Lindy präsentiert sich als persönlicher KI-Assistent rund um die Uhr statt nur als leerer Automations-Canvas. Er verbindet E-Mail und Kalender, entwirft Antworten, plant Meetings, bereitet Kontext vor, zeichnet Meetings auf oder fasst sie zusammen, fasst nach und ist über iMessage oder SMS erreichbar. Höhere Tarife ergänzen Modellwahl und Computernutzung.

Diese Positionierung zählt beim Vergleich mit Zapier, Make oder n8n. Eine allgemeine Workflow-Plattform verlangt, dass der Builder Auslöser und Routen definiert. Lindy soll Verantwortung für eine vertraute Gruppe persönlicher Aufgaben übernehmen. Der Assistent kann schneller einzuführen sein, doch der Betreiber muss verstehen, welche proaktiven Verhaltensweisen aktiviert sind und wie sie geändert werden.

E-Mail, Kalender, Meetings und Computernutzung

Der Hauptwert des Produkts entsteht durch die Verbindung kontextreicher Systeme. E-Mail offenbart Korrespondenzpartner, geschäftliche Diskussionen, Anhänge und private Threads. Kalender zeigen Titel, Teilnehmer, Orte und Arbeitsmuster. Meetingnotizen können Kunden-, Mitarbeiter-, Rechts- und Finanzinformationen enthalten. Computernutzung kann Oberflächen ohne engen API-Berechtigungsumfang erreichen.

Verbinden Sie zuerst einen Test-Posteingang und -Kalender. Schließen Sie sensible Labels oder Konten möglichst aus. Prüfen Sie, ob der Assistent ganze Threads liest, welche Kalender er ändern darf, wie er Empfänger wählt und was in Meetingnotizen erscheint. Ein persönlicher Assistent darf nie ableiten, dass jede Nachricht eine autonome Antwort verlangt.

Computernutzung ist im aktuellen Pro-Tarif aufgeführt. Behandeln Sie sie als getrennte Sicherheitsstufe. Testen Sie in einem eigenen Profil ohne Zahlungsmethoden, Administratorsitzungen, Passwortmanagerzugriff oder unabhängige Tabs. Seiteninhalte können Anweisungen enthalten, die dem Nutzerziel widersprechen. Verlangen Sie Freigabe vor Absenden, Kauf, Löschung, Upload, Veröffentlichung oder Berechtigungsänderung.

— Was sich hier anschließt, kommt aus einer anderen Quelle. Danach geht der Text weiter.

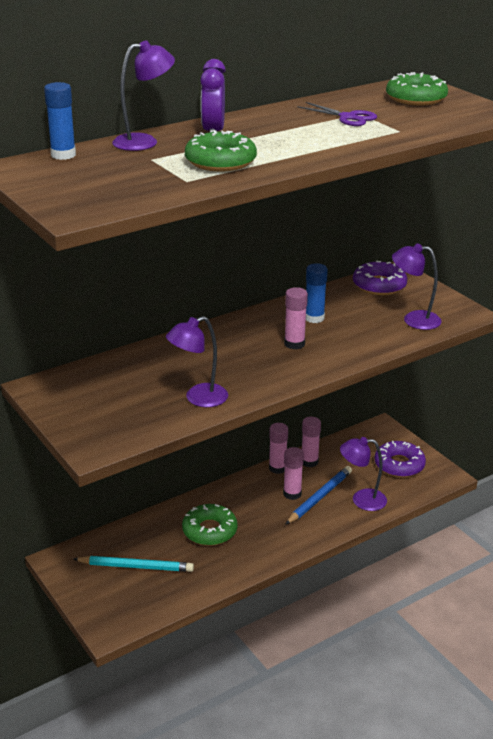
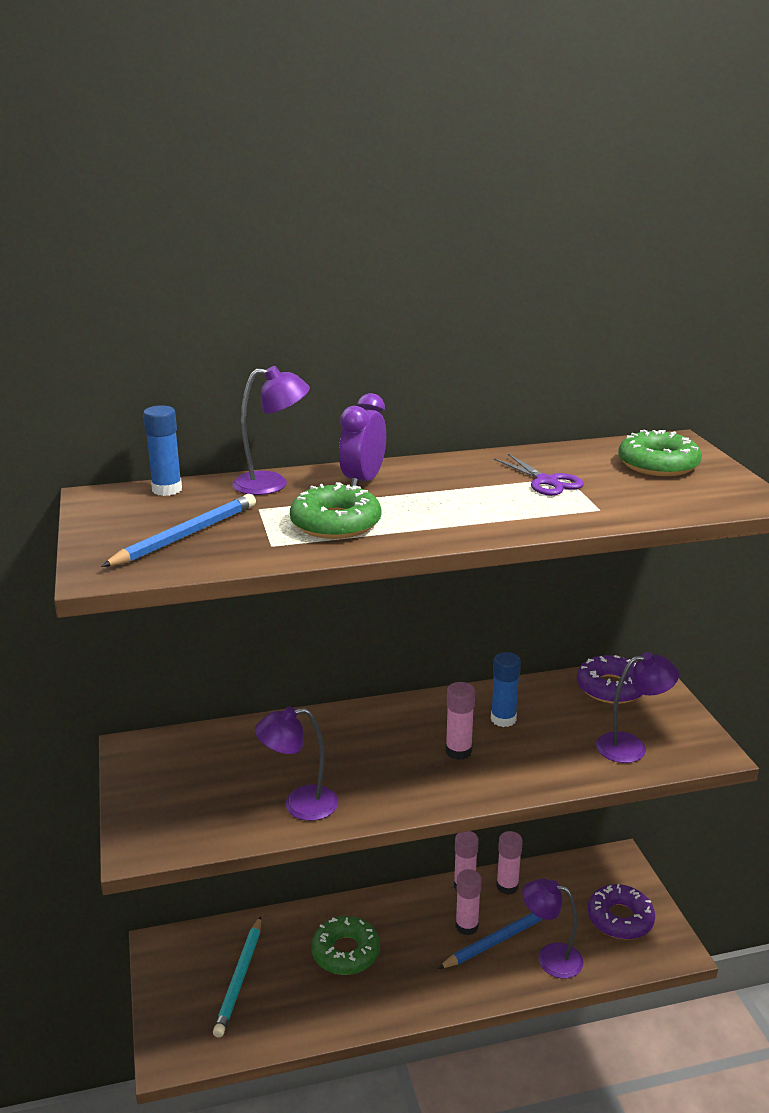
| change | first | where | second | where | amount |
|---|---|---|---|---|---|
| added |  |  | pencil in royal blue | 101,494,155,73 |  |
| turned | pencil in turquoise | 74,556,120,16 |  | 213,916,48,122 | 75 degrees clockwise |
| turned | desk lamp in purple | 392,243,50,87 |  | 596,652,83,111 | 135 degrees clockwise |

Kontrollen für menschliche Freigabe

Lindys Human-in-the-loop-Dokumentation beschreibt Bestätigungsschalter für Aktionen mit Seiteneffekten, darunter E-Mail-Versand, Datensatzaktualisierung und Ereigniserstellung. Der Agent pausiert und sendet eine Freigabeanfrage. Gmail Draft Mode hält die Nachricht zur Bearbeitung oder Löschung in den Entwürfen des Nutzers.

Der Entwurfsmodus ist die sicherere Vorgabe für Kundenkommunikation, Verhandlungen, Personalangelegenheiten und jede Nachricht mit Anhängen. Bestätigen Sie, dass der Prüfer Empfänger, Reply-all-Zustand, Betreff, Textkörper, zitierte Historie und Anhänge sieht. Eine Freigabebenachrichtigung nur mit kurzer Zusammenfassung genügt nicht.

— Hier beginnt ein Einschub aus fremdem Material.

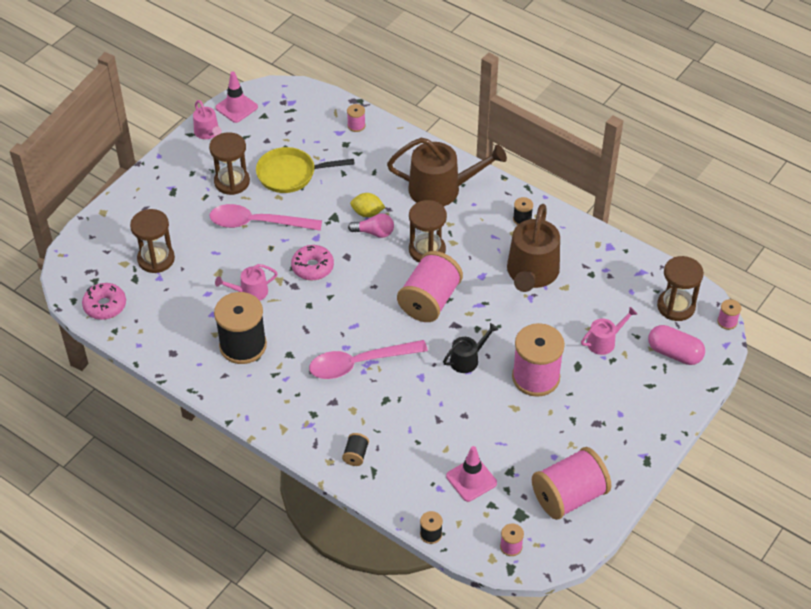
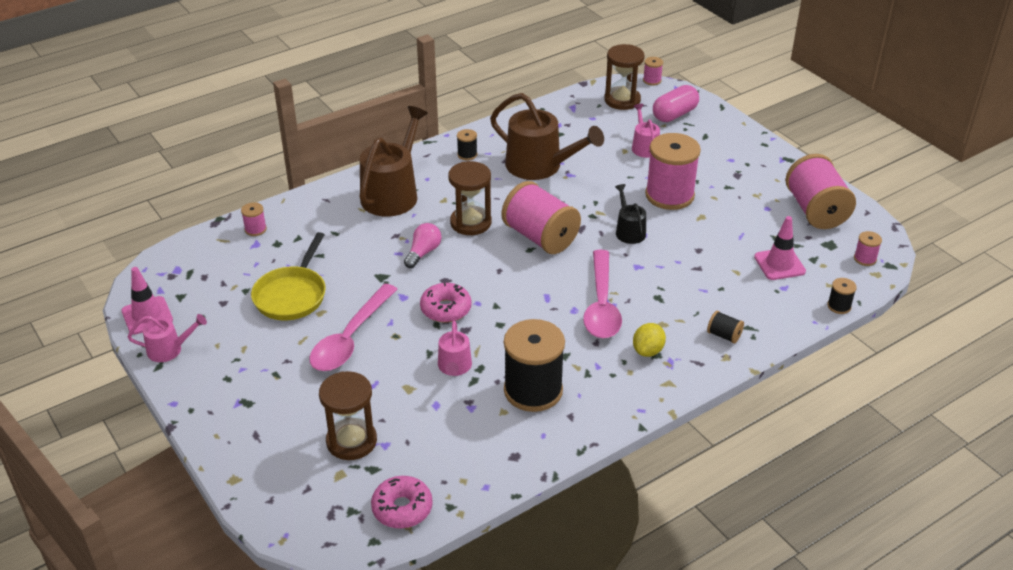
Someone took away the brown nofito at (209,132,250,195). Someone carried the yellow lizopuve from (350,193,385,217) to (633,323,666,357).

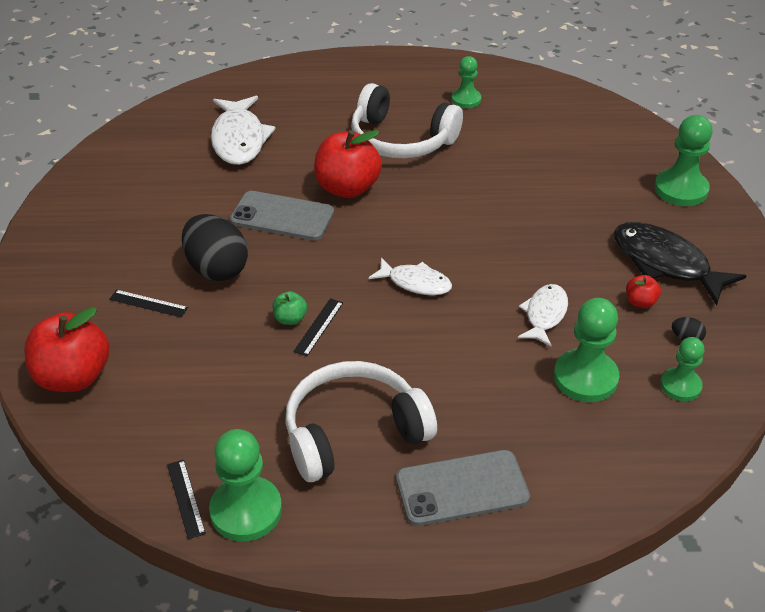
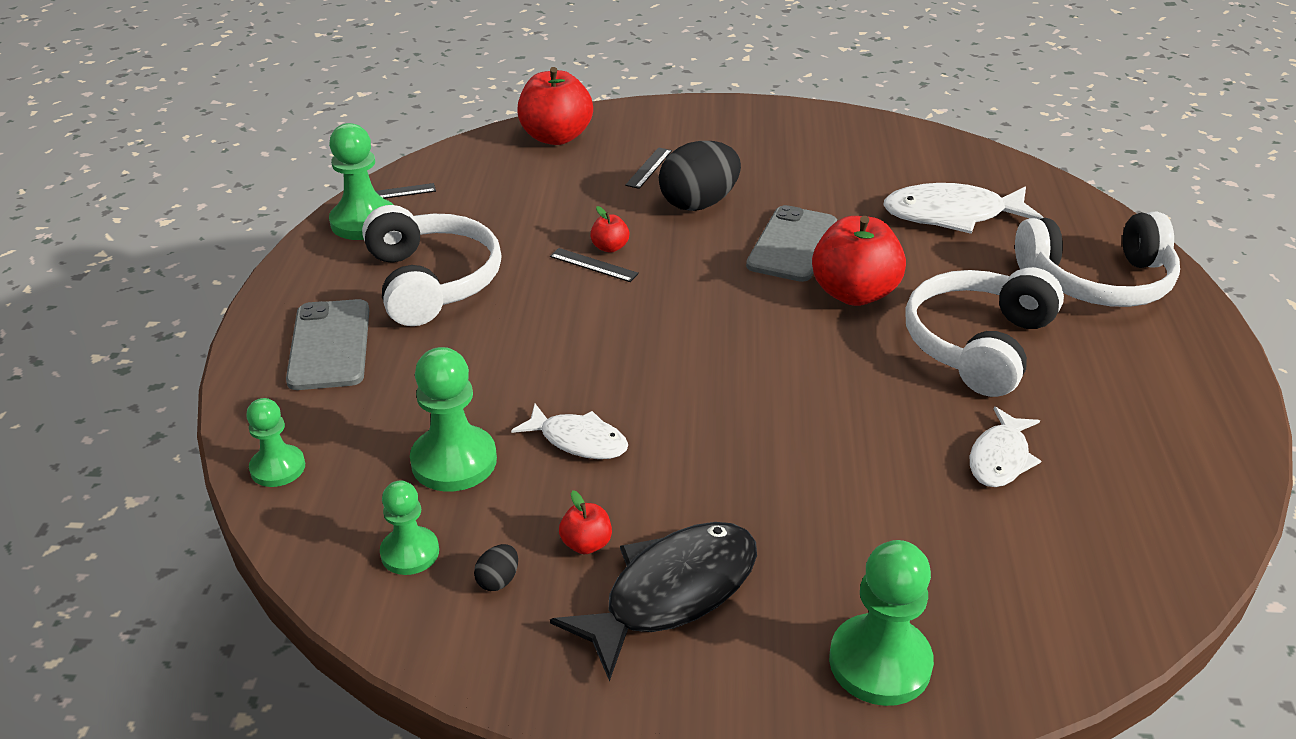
Someone put down the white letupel at (1015,212,1180,307). Someone carried the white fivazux from (369,258,452,295) to (970,407,1041,487). Someone carried the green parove from (452,56,481,108) to (246,398,305,487). Someone repainted the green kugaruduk at (273,291,307,325), which became the red kugaruduk at (590,206,629,253).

Freigabe sollte verfallen und geschlossen fehlschlagen. Testen Sie, was geschieht, wenn niemand antwortet, wenn sich ein zugrunde liegendes Ereignis während der offenen Freigabe ändert und wenn eine Verbindung widerrufen wird. Eine fortgesetzte Ausführung darf dieselbe Nachricht oder dasselbe Ereignis nicht doppelt senden beziehungsweise erstellen.

Preise und Nutzung

Am Prüftag führte Lindys Preisseite eine siebentägige Testphase und vier bezahlte Stufen auf. Plus kostete monatlich 49,99 US-Dollar für Standardnutzung und bis zu zwei Posteingänge. Pro kostete 99,99 US-Dollar mit dreifacher Plus-Nutzung, bis zu drei Posteingängen, Computernutzung und Modellwahl. Max kostete 199,99 US-Dollar mit siebenfacher Plus-Nutzung und bis zu fünf Posteingängen. Enterprise wurde individuell angeboten und umfasste gemeinsame Nutzung, Support, Onboarding, Unternehmenskontext, SSO, SCIM, Auditprotokolle und HIPAA-Konformität mit unterzeichnetem BAA.

Die öffentliche Seite beschreibt relative Nutzung statt universeller Kosten je E-Mail, Meeting oder Aktion. Ein Pilot sollte messen, wie Entwürfe, Meetingnotizen, Nachverfolgung, lange Threads, Modellwahl und Computerschritte das Kontingent verbrauchen. Bestätigen Sie Mehrverbrauch, Drosselung und ob fehlgeschlagene oder genehmigte, aber abgebrochene Aktionen zählen.

Datenschutz und Sicherheit

Lindys Sicherheitsseite sagt, Daten würden bei Übertragung und Speicherung verschlüsselt, jede Aktion werde protokolliert, Berechtigungen seien widerrufbar und Lindy sowie seine Anbieter nutzten Kundendaten nicht zum Training von KI-Modellen. Sie erklärt außerdem, Kundendaten würden nicht verkauft. Enterprise ergänzt Identitäts- und Auditkontrollen.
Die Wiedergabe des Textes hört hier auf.